(Exercise data)

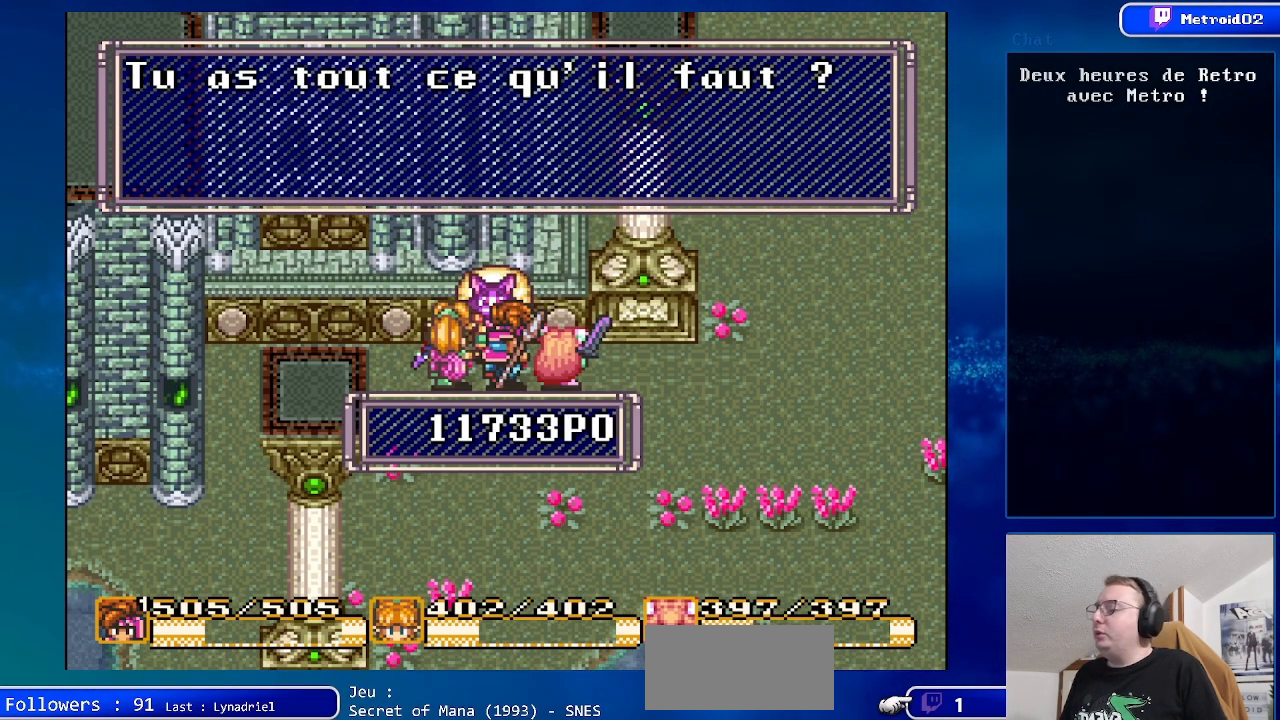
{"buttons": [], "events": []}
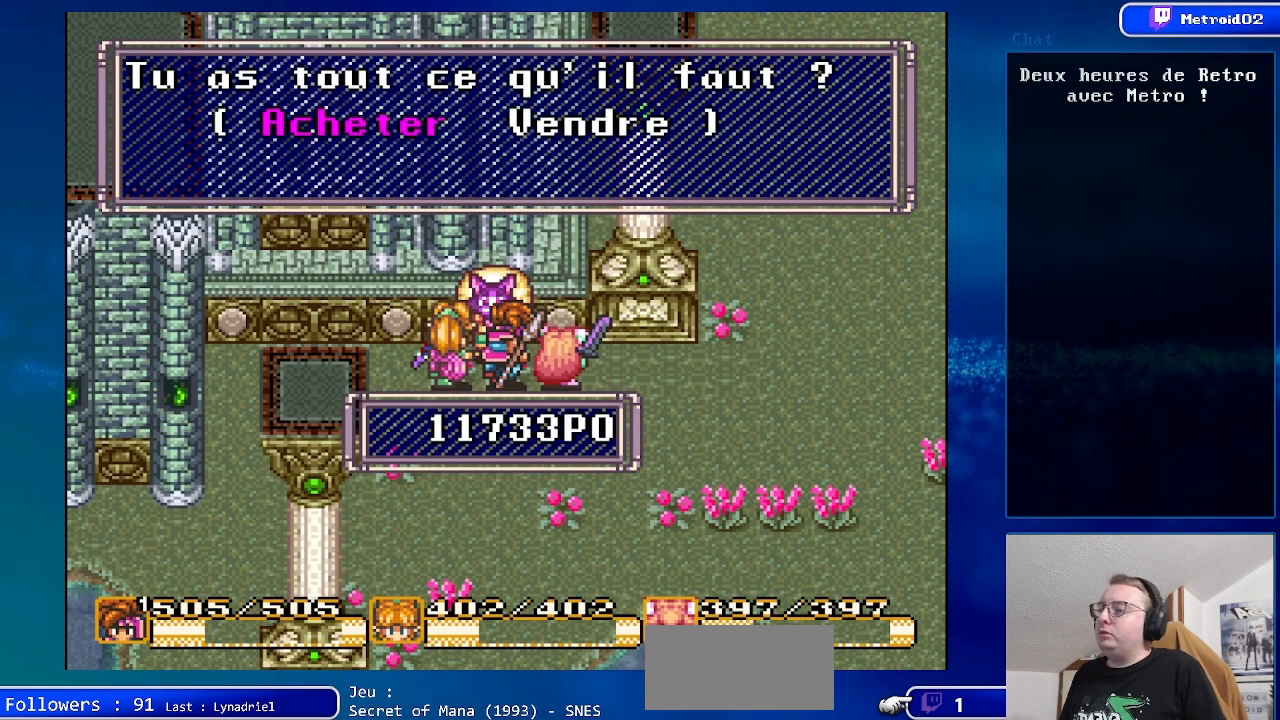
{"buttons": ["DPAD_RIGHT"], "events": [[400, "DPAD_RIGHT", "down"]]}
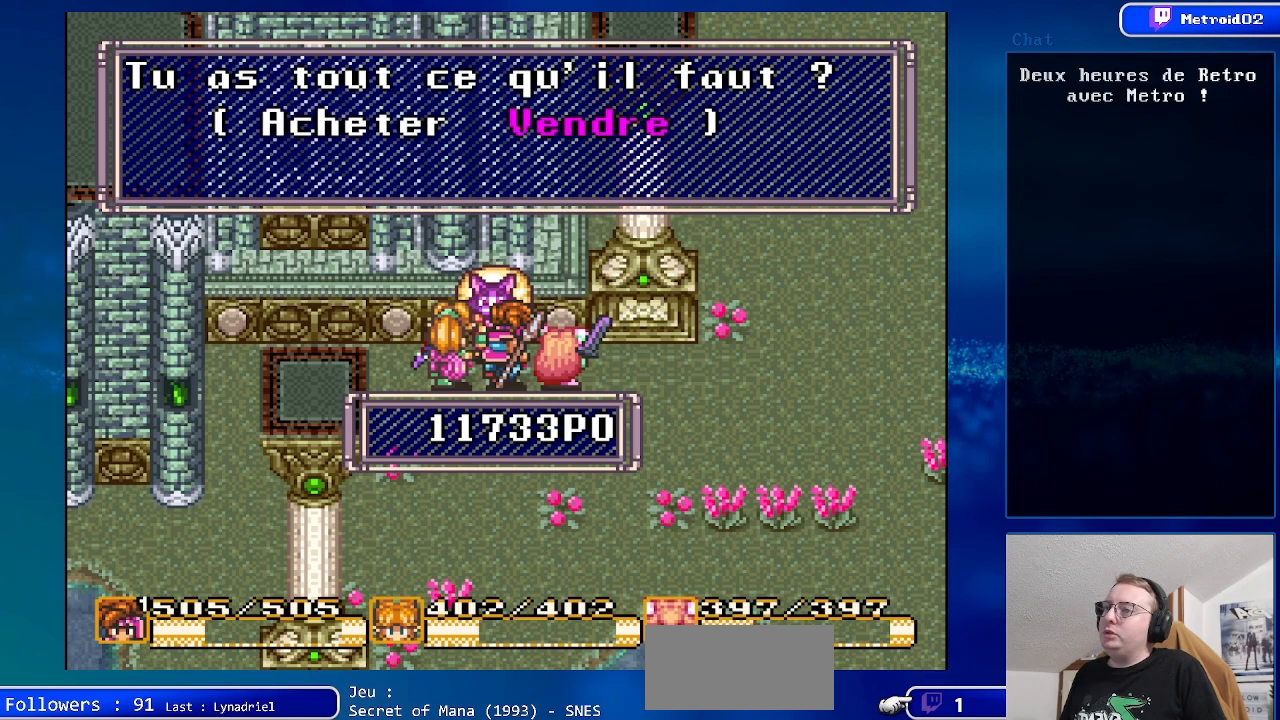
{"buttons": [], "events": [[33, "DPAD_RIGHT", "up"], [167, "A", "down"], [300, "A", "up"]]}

(End Exercise data)
(Exercise data)

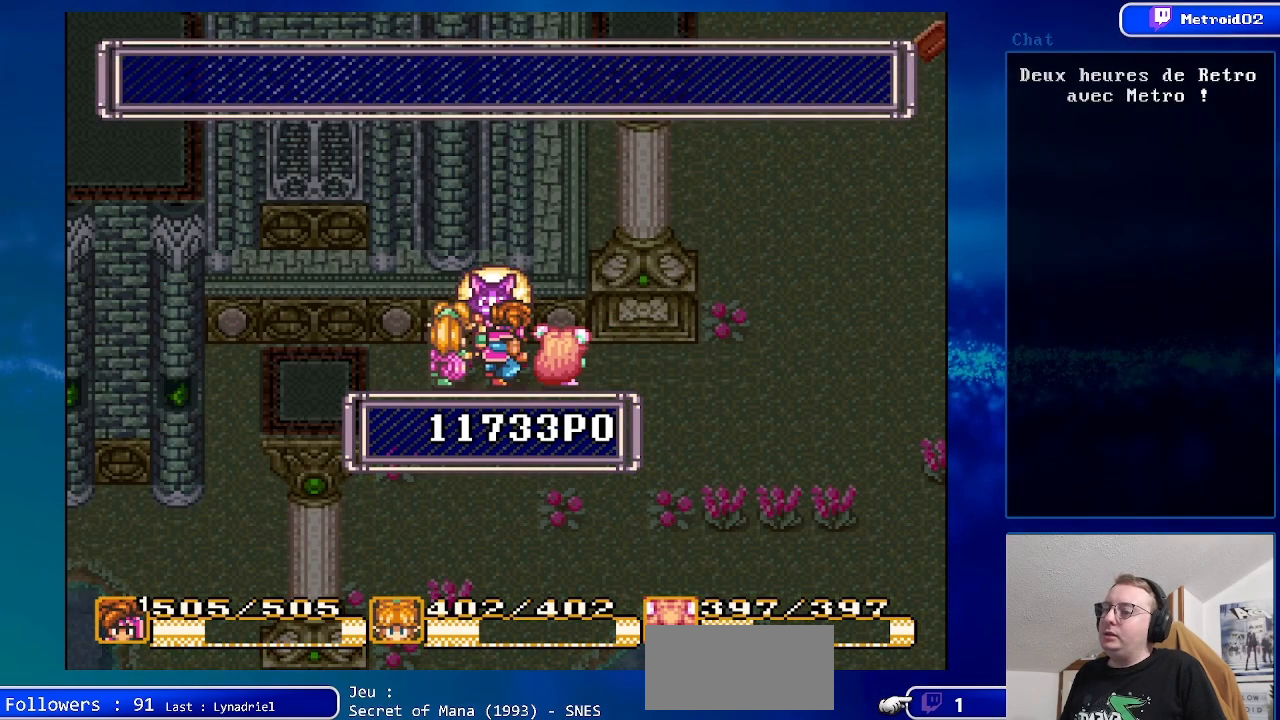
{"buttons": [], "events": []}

(End Exercise data)
(Exercise data)

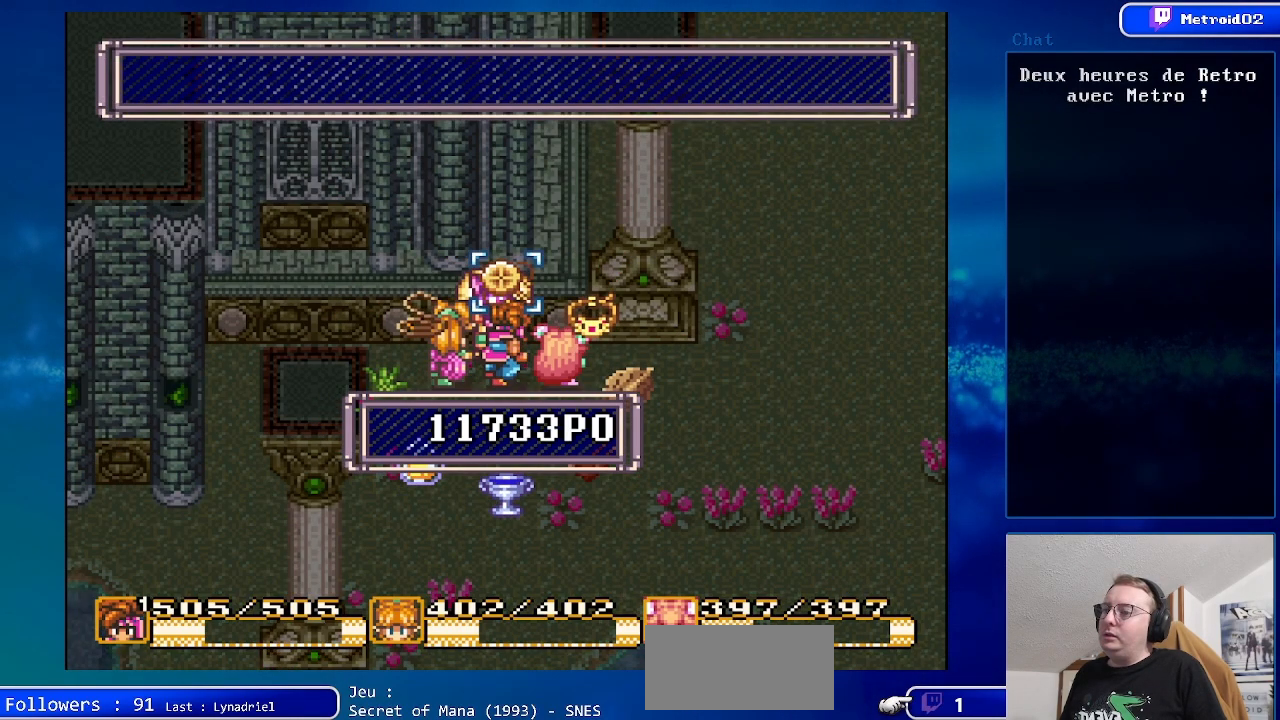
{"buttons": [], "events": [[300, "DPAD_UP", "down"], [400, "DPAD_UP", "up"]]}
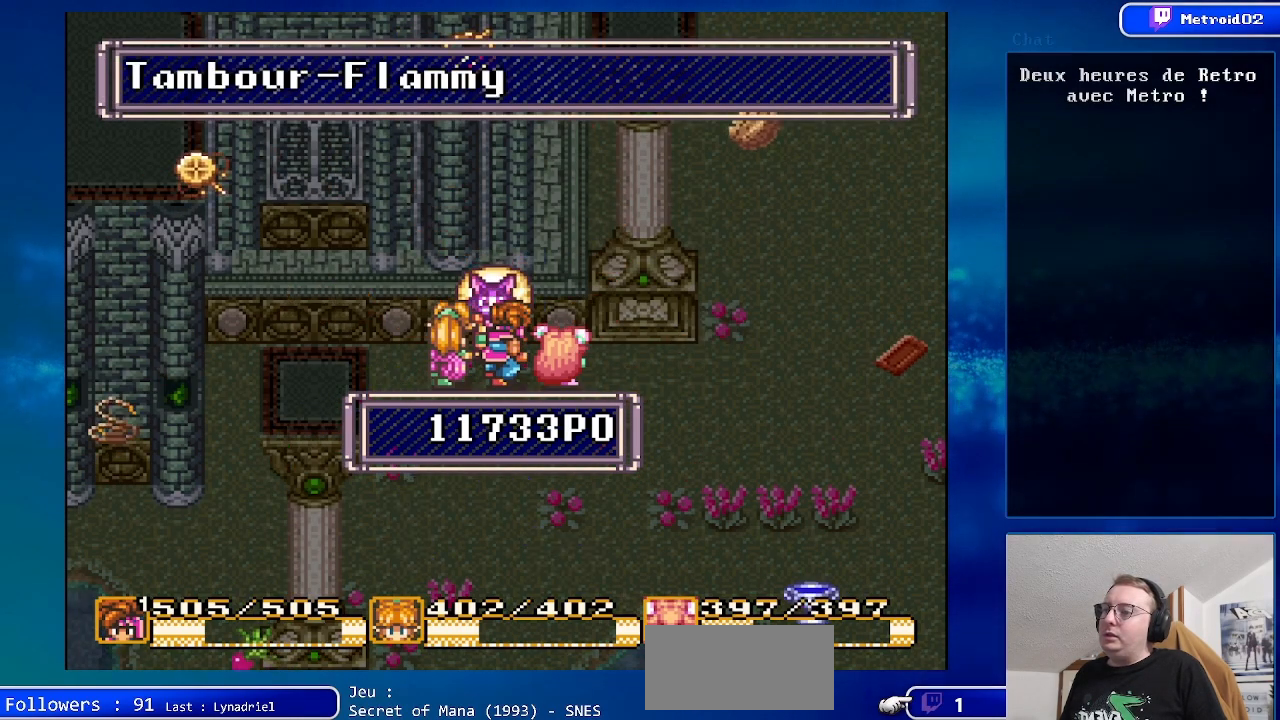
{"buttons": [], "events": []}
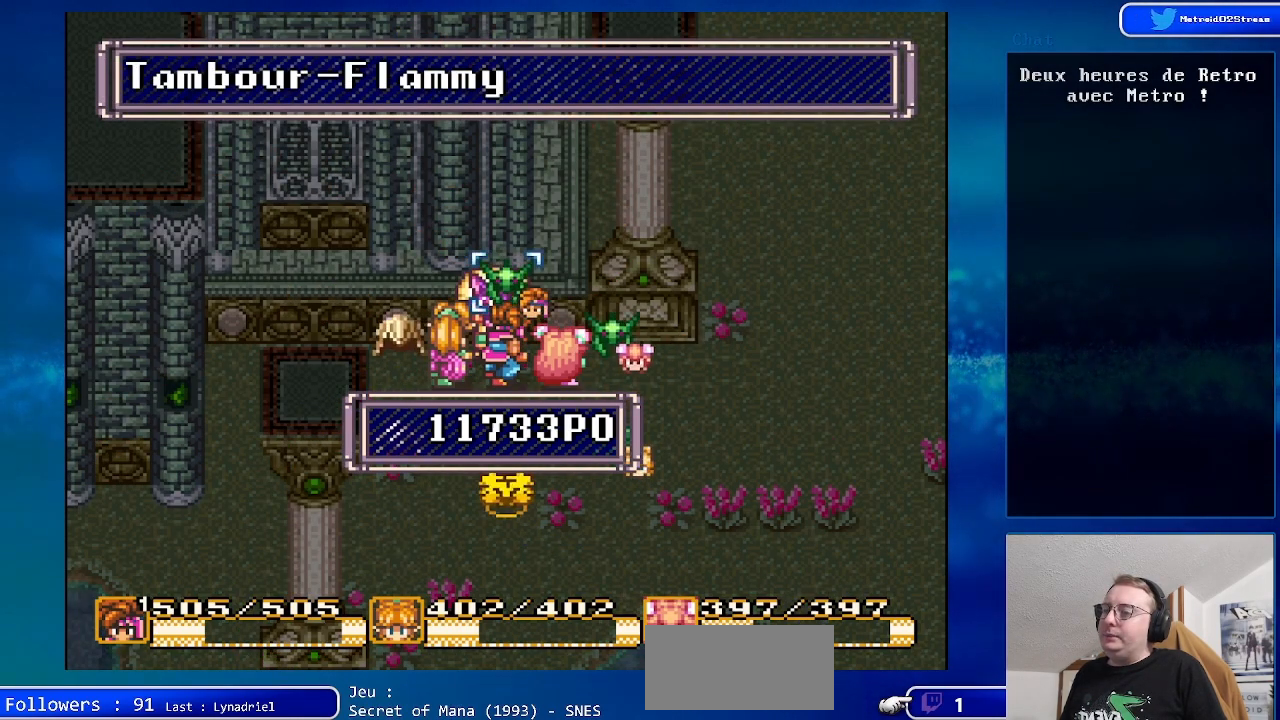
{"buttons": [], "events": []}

(End Exercise data)

Copy each line above where "down" appears.

{"buttons": ["DPAD_RIGHT"], "events": [[400, "DPAD_RIGHT", "down"]]}
{"buttons": [], "events": [[33, "DPAD_RIGHT", "up"], [167, "A", "down"], [300, "A", "up"]]}
{"buttons": [], "events": [[300, "DPAD_UP", "down"], [400, "DPAD_UP", "up"]]}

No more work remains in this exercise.